Und das wird dann auch für andere Sportarten verfügbar sein?


Im Moment fokussieren wir uns auf Fußball. Aber die Algorithmen können auch für andere Sportarten angepasst werden.

Also brauchen wir künftig eigentlich gar keine Scouts mehr, weil die Analyse von Spielsystemen künftig die KI macht?


Doch. Machine Learning und künstliche Intelligenz sollen die Spielbeobachtung erleichtern und beschleunigen, aber nicht ersetzen. Die Entscheidung für eine bestimmte Strategie oder Taktik wird immer der Trainer fällen.

Die Taktik-Tafel muss also noch nicht ins Deutsche Fußball-Museum?


Nein (lacht). Das ist nicht der Fall und wird es auch nicht sein.

Mit Sports One hat SAP-Finanzvorstand Luka Mucic einen Umsatz im dreistelligen Millionen-Bereich angepeilt. Wie weit sind sie davon entfernt?


Über Umsätze mit einzelnen Lösungen geben wir keine Auskunft.

Im Viertelfinale der WM 2006 hat Jens Lehmann bei Elfer-Schießen noch den Spickzettel aus dem Stutzen gezaubert. Jetzt gibt es eine SAP-Penalty-App dafür, es gibt Player Dashboards, Touchscreens und Match Insights. Verliert der Fußball vor lauter Hightech nicht seine Magie?
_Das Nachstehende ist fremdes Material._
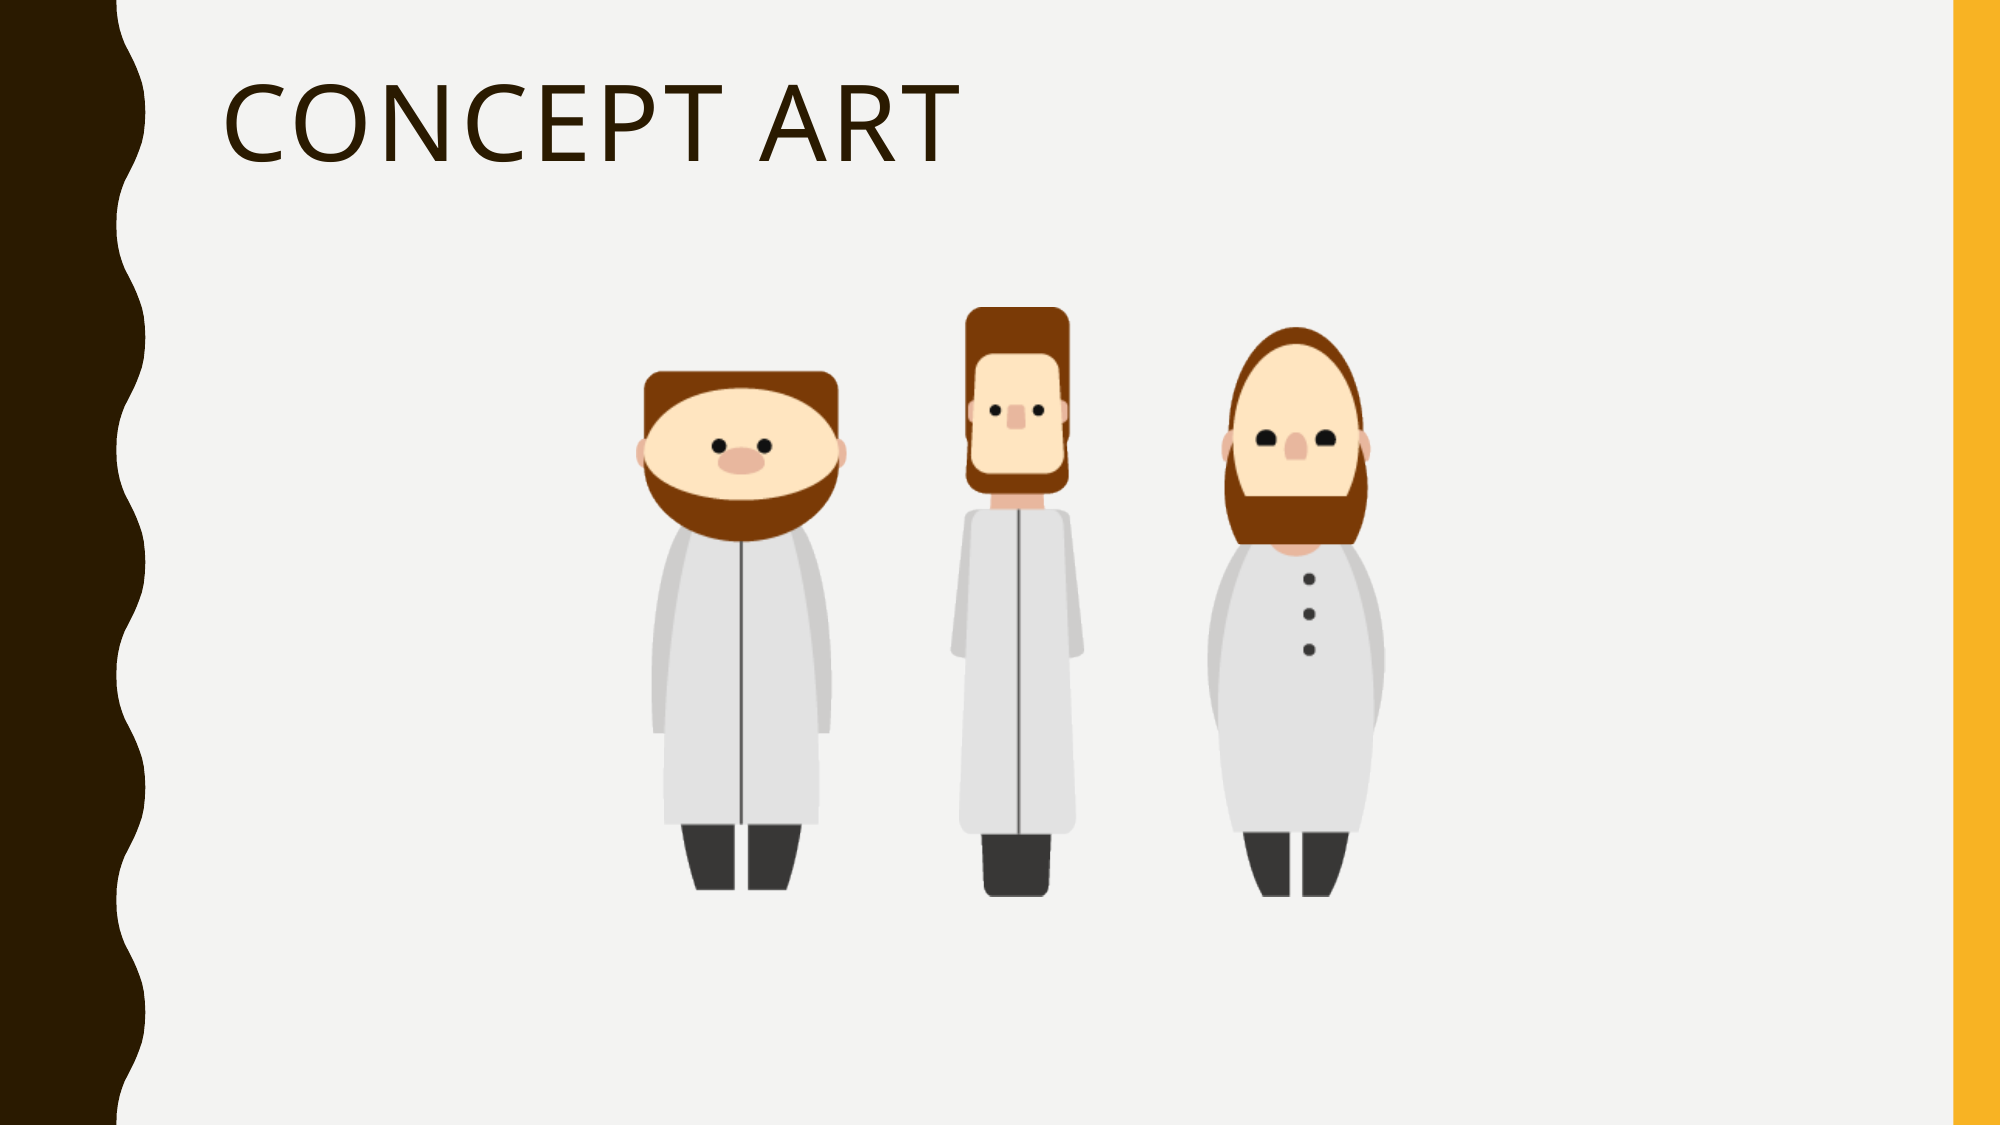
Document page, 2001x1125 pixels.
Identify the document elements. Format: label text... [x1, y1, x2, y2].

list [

Überhaupt nicht. Schauen Sie mal, wie es in den 50er Jahren war. Da sind die Spieler am Tag vor dem Match noch in die Kneipe gegangen, haben geraucht und getrunken. Das ist heute völlig undenkbar. Nehmen Sie das Beispiel Elfmeter-Schießen: Früher musste der Torwart oder ein Scout im Vorfeld eines Wettbewerbs mühsam alle Informationen über die Schützen zusammentragen. Diese wurden dem Keeper dann zugerufen oder ihm ein Spickzettel zugesteckt. Das haben wir mit einer entsprechenden Datenbank und der Penalty App erheblich vereinfacht. Jetzt kann der Torhüter per Knopfdruck die jüngsten Elfer des Schützen aufrufen und die Videos dazu sehen. Wir helfen der Mannschaft also dabei, sich noch mehr auf das Wesentliche zu fokussieren. Am Ende geht es da nicht um weniger Fußball, sondern um mehr.